Home to the best varieties of Kit Kat on the planet, Japan is the only place where one can find unique flavors ranging from baked goods (Cinnamon Cookie, Strawberry Cheesecake) to beverages (Matcha-Green Tea, Hojicha Roasted Tea), and fruits (Shinshu Apple, Banana) and vegetables ( Purple Sweet Potato, Hot Japanese Chili).
While popular the world over, the chocolatey wafer from Nestlé is especially adored in Japan, where it has become one of its top-selling chocolate brands since it was introduced in the country in 1973. Even when sales for the past few years have been declining in the U.K., where the brand originally hails, the Japanese market has seen only steady growth since 2011, according to Telegraph.
So what did Kit Kat do to make it such a phenomenon in a market notoriously known to be difficult to break into?
As it turned out, a huge part of Kit Kat’s success story in Japan is due to one fortunate coincidence: Kit Kat sounds similar to the Japanese phrase kitto katsu, which means: “you will surely win”.
Being a common phrase said to students sitting exams, it was an instant ideal marketing opportunity which the company immediately tapped soon after they noticed parents were giving Kit Kats to their children, and friends to each other to express support, usually with hand-written messages. The practice eventually extended beyond exams.
Banking on the instant catchphrase’s success, Nestlé even collaborated with Japan Post to launch the postable Kit Kat. The campaign was a massive hit, resulting in an annual tradition that had people sending Kit Kats to almost half of the country’s 600,000 annual exam-taking students for good luck.
It was just the start of numerous other innovations that would result in the Japanese Kit Kat being a totally unique brand that the rest of the world recognizes.
“We had to differentiate the brand from the start when we realized that the global slogan, “Have a break, have a Kit Kat”, does not have the same meaning to the Japanese,” Nestlé Japan marketing manager Ryoji Maki was quoted as saying.
As the popularity of the chocolate wafer grew, the local market began demanding variety and the local marketing team in Kobe responded accordingly. Maki told CNN that offering just dark or milk chocolate variations won’t cut it in a market where about 2,000 new confectionery products are released each year.
Since Japan is also known for its affinity for the unique and novel stuff, Kit Kat made sure the majority of its local flavors are limited edition specialties.

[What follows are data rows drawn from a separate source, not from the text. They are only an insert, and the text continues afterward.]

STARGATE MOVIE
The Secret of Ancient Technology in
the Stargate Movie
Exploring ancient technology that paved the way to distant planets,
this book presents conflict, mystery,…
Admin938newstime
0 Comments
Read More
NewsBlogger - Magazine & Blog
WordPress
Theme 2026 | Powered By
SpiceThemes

This is why there have been over 300 different Kit Kat flavors released to date. He noted that ingredients are sourced from regions across the country. These regional flavors are often produced and sold to coincide with food seasons in limited edition boxes. The regional nature of each original variety made Kit Kat even more giftable to colleagues, friends, and family.
Aside from the flavors, Kit Kat made sure the packaging was adapted to the Japanese culture of gift-giving.
In Japan, ordinary Kit Kats found in grocery stores are like the seasonal specialty varieties found elsewhere during holidays (like Halloween), which often comes in a large packaging filled with smaller, individually wrapped bars. They even made Kit Kats found in airports and train stations packaged in a large multi-box gift packaging, which made them perfect for sharing with friends and family back home.
As if the Japanese aren’t spoiled enough, they even got their gourmet version of Kit Kat -the Kit Kat Chocolatory in 2014. For these special Kit Kats, veteran pastry chef Yasumasa Takagi concocted multiple new flavor creations using locally-sourced ingredients. Only available at select Chocolatory shops found across Japan, these high-end luxury chocolates are made with authentic couverture.